AMOR PRIMEIRA À VISTA
AMOR PRIMEIRA À VISTA
- Cartão ou dinheiro?
A voz soava como uma sineta de prata. Tudo na figura da balconista era desconcertante. O chiclete sendo mascado despreocupadamente, em uma longa atassalha com os lábios abertos, o olhar estafado aguardando sua resposta, a resposta que deve ter ouvido milhares de vezes somente aquele dia, apenas variando entre um e outro. Pensou em dar-lhe uma terceira que esperava jamais ter tido antes, mas reservou-se.
- Cartão.
- Débito ou crédito?
Soa a sineta de novo. Reparou na mancha de gordura de seu avental, e como aquela nódoa indisfarçável conspurcava aquele monumento em sua frente. Pensou em retirar seu lenço e delicadamente consertar aquela imperfeição, mas temia cometer alguma indiscrição.
- Crédito, por favor.
Quando retirou o cartão de sua mão, tentou roçar seus dedos na dela, tentando, com esse pequeno gesto, transmitir algum sinal do anseio que surgiu ali, dentro dele, quando se dirigiu a pagar sua conta. Errou quando tentou, pois não conseguia baixar o olhar da mira daquele exaurido rosto de madona. Ela pega seu cartão com certa rispidez, num gesto mecânico de quem já o realizou indefinidas vezes, passa-o na máquina, e oferece a ele com a face de teclado voltada à sua direção. Um robô em seu lugar não teria se movimentado com menos graça.

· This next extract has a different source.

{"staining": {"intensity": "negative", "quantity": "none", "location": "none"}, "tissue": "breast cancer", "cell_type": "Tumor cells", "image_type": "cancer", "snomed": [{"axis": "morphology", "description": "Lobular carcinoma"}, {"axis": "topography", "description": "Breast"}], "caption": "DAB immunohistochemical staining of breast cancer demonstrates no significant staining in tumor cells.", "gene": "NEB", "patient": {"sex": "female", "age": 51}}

Pensou em digitar os números de seu telefone, e, no erro que acusaria, citar esse erro, como um pequeno flerte, na esperança de ter retorno dela, caso guardasse os números. Esqueceu tal ideia. Aperta os botões da senha, a máquina apita e imprime a boleta de comprovação. A moça rasga o papel, e dá a ele com uma caneta para sua assinatura. Ali se apresentava outra oportunidade.
- Vou deixar meu telefone aqui também, caso tenha algum problema. – Diz, esperançoso.
- Não precisa – A resposta, dura.
Frustradas as tentativas, ele aceita sua via e se dirige a porta, com ombros baixos, sem olhar para trás. Retira a chave da Mercedes do bolso, desliga o alarme com um bipe e, ao entrar no carro, lança um último olhar para dentro da lanchonete. Algo havia quebrado o olhar duro da moça e agora ela observava com uma certa curiosidade. Reanima-se, então. Amanhã era dia de outro café ali.